[[ Source passage open ]]

After my glorious crazy night I am now up at 8 AM. I am glad I had the light on for last night’s show seemed so real. Not much sleep and had to take another sleep aid to get to sleep.
I have downed about 25 ounces of water and all my medications even the nasty adrenal gland stuff.
My fasting sugar is 86, nice. I only had the salad for dinner last night and the half of a Glipizide, my Diabetes medication which probably helped. I am spreading my food out more and looking for low-carb options. Hard since I am so picky. I hate the healthier breads and stuff. My son wanted to grocery shopping tonight and start looking for the right foods, but I have a Reflexology appointment right in that time frame. Not sure we will feel like going later.
I haven’t lost anymore weight, but it is coming off by the inches as my pants keep falling down. A sure sign of some loss of some kind. No belt loops for a belt to cinch the waist.
Yesterday was rainy and no walk, but we did walk the store some so I did get some in while getting my prescription refill and walking from the parking lot since my son parks far away on purpose to make me walk. I use my handicap placard when I can, but he isn’t buying that. He does it for love. I don’t complain too much. He is the only one who really knows how to handle me and he has BP as well. It is better if our moods don’t sync. We both withdraw when depressed. At least he has most of his rage issues under control. He used to break everything.
My wrist hurts, noticed it last night while typing my middle of the night parade post. It is my dominant hand. And my left upper arm hurts. Hurt to wash my hair in the shower this morning. Can’t tell if it is the Fibromyalgia or something else. I have a problem with the rotator cuff and Carpal Tunnel Syndrome in both hands. Could be that. That is one of the bad things about Fibromyalgia. It can mimic other things. The ER loves to blame everything on it. They are going to kill someone some day because they would rather blame everything on Fibromyalgia rather than finding out if it is another problem really going on. From all my research it seems I had the Fibromyalgia since I was a kid along with my Bipolar Disorder, panic/anxiety and OCD, New diagnoses added in my adulthood, more recently. I also have PTSD, Borderline Personality Disorder and some of the other personality disorders, but they decided to just choose the main one. I am paranoid as all get out. Even though I take anxiety medication (Clonazepam) 4 mg total for day my anxiety is rising and I bite my nails, my skin and sit here and rub my hands together all the time as if washing them. Weird!
I just fed the meowing, annoying cat. She eats 2 small cans a day and a bowlful of dry. She hates people food, even meat. And no milk for her either.
I did my shower, but haven’t gotten dressed yet. Will have to dress soon though since I need to go downstairs and eat my breakfast or rather brunch.

[[ Source passage closed ]]
[[ Data section open ]]

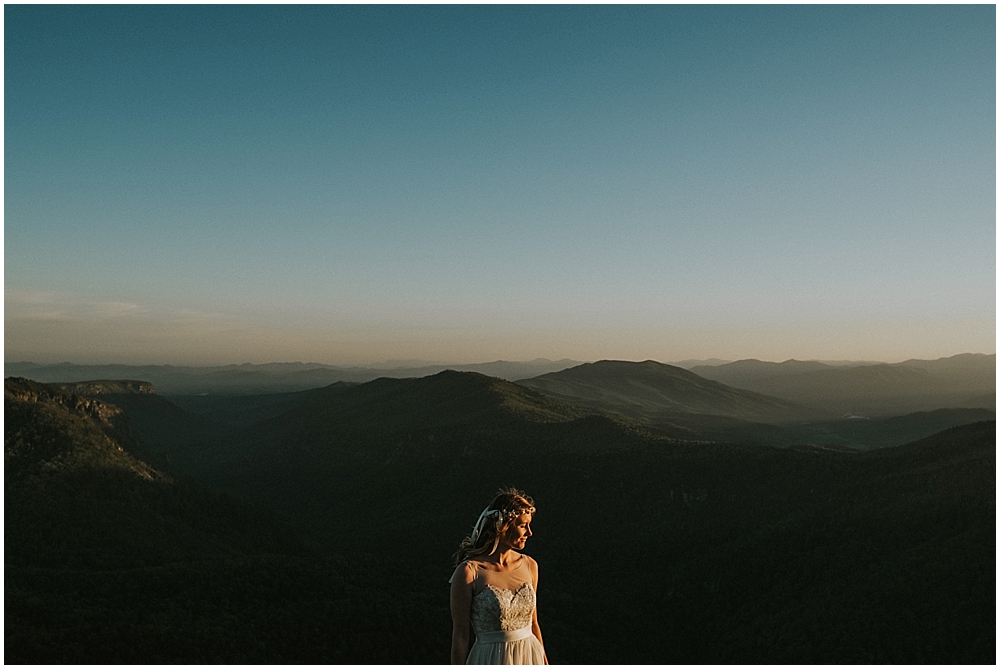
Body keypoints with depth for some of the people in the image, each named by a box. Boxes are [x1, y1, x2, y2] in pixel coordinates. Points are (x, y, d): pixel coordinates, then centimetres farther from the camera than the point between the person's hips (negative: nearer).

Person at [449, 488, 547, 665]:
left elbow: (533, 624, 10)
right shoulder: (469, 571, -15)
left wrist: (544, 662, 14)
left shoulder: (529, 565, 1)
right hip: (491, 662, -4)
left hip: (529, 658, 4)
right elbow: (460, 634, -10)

[[ Data section closed ]]
[[ Data section open ]]

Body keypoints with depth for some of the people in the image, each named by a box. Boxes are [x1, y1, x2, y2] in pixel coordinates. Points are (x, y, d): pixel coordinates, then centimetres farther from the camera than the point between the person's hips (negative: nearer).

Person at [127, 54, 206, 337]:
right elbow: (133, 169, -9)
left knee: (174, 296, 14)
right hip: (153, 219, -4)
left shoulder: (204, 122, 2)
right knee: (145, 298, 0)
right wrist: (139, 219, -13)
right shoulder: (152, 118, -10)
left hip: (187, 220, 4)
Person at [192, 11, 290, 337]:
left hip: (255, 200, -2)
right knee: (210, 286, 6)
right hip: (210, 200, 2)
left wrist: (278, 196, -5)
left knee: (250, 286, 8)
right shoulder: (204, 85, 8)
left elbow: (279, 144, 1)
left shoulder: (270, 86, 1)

[[ Data section closed ]]

What the exercise asks — Copy out the journal entry word for word, everything from "Yesterday was rainy" down to "to break everything.". The rows have no connection to the journal entry.

Your response —
Yesterday was rainy and no walk, but we did walk the store some so I did get some in while getting my prescription refill and walking from the parking lot since my son parks far away on purpose to make me walk. I use my handicap placard when I can, but he isn’t buying that. He does it for love. I don’t complain too much. He is the only one who really knows how to handle me and he has BP as well. It is better if our moods don’t sync. We both withdraw when depressed. At least he has most of his rage issues under control. He used to break everything.